Voici notre revue de presse climat un peu anticipée pour coller à la riche actualité autour de la COP22 qui s’est terminée le 17 novembre 2016. Dans l’actualité climat des dernières semaines, retrouvez donc :

1/ Les enjeux de la COP22, en résumé :

A Marrakech, la COP22 à l’épreuve des faits – Le Monde – 4 novembre ; où l’on revient sur le process de la COP21 à la 22, et sur les enjeux majeurs de cette COP : préciser les ­conditions de mise en œuvre de l’accord ; accélérer les efforts des Etats ; avancer sur les questions de financement et d’adaptation. (voir l’abécédaire pour une liste plus exhaustive).

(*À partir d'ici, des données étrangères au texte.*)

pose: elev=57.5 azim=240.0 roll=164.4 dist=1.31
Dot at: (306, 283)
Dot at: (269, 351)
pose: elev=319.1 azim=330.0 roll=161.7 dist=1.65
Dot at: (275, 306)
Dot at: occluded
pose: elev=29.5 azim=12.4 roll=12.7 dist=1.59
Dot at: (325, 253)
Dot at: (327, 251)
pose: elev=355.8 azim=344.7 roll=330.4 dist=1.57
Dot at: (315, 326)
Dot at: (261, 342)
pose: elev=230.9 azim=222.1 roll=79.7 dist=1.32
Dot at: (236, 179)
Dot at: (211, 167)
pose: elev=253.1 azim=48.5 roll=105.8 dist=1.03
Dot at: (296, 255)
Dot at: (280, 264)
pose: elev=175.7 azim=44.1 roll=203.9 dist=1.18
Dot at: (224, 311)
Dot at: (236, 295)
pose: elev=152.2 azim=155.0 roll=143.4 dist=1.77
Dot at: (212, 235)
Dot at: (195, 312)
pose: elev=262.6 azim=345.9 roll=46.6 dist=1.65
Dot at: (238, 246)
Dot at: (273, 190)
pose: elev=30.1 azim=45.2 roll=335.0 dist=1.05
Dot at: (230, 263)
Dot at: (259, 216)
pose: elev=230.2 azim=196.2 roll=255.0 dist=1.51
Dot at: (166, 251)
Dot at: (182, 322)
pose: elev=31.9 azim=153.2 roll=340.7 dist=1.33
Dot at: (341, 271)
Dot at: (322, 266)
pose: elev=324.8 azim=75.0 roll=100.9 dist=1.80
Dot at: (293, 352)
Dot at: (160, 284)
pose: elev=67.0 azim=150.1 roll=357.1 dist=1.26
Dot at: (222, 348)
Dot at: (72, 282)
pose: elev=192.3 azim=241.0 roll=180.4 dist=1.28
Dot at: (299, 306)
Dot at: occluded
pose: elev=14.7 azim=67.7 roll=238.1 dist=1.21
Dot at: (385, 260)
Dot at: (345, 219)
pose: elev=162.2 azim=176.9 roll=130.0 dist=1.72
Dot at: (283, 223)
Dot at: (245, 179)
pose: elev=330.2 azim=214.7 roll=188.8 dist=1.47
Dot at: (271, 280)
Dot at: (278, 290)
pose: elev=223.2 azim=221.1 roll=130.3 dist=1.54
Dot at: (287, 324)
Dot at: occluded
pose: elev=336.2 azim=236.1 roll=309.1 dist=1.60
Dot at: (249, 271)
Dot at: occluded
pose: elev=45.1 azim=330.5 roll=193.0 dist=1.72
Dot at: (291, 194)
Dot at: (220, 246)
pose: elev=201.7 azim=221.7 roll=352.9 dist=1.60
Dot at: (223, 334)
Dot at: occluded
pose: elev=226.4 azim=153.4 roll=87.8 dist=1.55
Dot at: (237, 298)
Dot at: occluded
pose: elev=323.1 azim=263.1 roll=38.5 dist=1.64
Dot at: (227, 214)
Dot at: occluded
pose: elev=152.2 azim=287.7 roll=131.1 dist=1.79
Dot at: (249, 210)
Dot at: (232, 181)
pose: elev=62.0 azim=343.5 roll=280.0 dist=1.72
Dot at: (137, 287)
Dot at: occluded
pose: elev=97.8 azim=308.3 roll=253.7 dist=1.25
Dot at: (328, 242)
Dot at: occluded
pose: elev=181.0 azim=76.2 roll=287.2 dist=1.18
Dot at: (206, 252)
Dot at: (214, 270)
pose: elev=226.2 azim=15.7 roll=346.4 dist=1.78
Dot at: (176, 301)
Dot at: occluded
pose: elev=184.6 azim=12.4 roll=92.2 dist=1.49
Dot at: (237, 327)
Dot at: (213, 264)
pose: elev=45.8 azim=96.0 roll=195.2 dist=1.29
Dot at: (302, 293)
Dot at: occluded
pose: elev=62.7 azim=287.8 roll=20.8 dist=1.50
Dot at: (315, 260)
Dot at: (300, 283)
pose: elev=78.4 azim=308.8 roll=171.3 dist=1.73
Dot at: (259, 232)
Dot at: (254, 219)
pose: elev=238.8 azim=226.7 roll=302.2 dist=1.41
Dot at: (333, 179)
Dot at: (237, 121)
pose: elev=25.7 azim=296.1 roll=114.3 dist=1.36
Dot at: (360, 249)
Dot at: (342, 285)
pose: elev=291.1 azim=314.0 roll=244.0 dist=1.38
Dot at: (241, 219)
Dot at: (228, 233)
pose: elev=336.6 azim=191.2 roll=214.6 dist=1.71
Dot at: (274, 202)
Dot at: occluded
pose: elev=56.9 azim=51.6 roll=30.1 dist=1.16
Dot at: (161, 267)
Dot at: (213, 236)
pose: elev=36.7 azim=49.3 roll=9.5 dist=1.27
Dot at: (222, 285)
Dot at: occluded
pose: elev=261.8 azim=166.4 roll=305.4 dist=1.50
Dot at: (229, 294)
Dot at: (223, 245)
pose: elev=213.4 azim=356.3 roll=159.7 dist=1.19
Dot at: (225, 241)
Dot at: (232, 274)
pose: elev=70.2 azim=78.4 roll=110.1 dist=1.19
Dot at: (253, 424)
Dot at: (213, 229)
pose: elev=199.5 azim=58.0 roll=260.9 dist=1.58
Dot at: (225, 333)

Dans les épisodes précédents, une mise à jour rapide sur ce qu’est une COP et sur la ratification rapide et l’entrée en vigueur de l’accord de Paris juste avant la COP22.

Climat : la COP 22 de Marrakech se termine cette semaine, il serait temps d’accélérer ! – AlterEco+ – 14 novembre ; où après une première semaine de négociations lentes, Célia Gautier revient sur plusieurs enjeux majeurs : décisions reportées sur les règles d’application de l’accord ou la revue des engagements des États, blocages et tensions sur l’agriculture, les financements, l’adaptation, …

2/ … Et sa conclusion bien sur controversée :

COP 22: clap de fin sur le sommet climat de Marrakech, dans l’ombre de Trump – Libération – 19 novembre ; où l’on revient sur quelques principaux éléments de la COP22 après sa clôture : blocages sur les financements et l’agriculture, processus de révision accéléré mais pas approprié par les États, confirmation de l’accord de Paris après l’élection de Trump et méthode Coué pour croire en son irréversibilité. – Les ONG globalement déçues par la COP22 – La Croix – 18 novembre ; où l’on se penche sur la réaction des ONG françaises qui de façon générale critiquent le manque d’ambition et d’engagement nouveau des Etats, et leur tendance à “se décharger de leurs responsabilités sur les acteurs non étatiques”. > Dans le détail, le Réseau Action Climat critique la légèreté des États, surtout les plus développés, qui n’ont rien apporté de nouveau à Marrakech ; Attac France dénonce des promesses qui s’éloignent de plus en plus et une démission des États vers le secteur privé avec la croyance qu’il va tout régler ; et le CCFD, le Secours Catholique et Action contre la faim déplorent spécifiquement les blocages sur l’agriculture et la démission sur le sujet des États au profit d’initiatives privées.

> La fin de la COP, c’est aussi l’occasion de déclarations de Marrakech, celle de la société civile mobilisée en marge de la COP qui pose plusieurs exigences pour rester sous la barre des +1,5°C, et celle des États qui réaffirment leurs engagements de la COP21 sans en apporter toutefois de nouveaux.

> Pour la suite, la COP23 sera présidée par les Iles Fidji et la COP24 sans doute en Pologne.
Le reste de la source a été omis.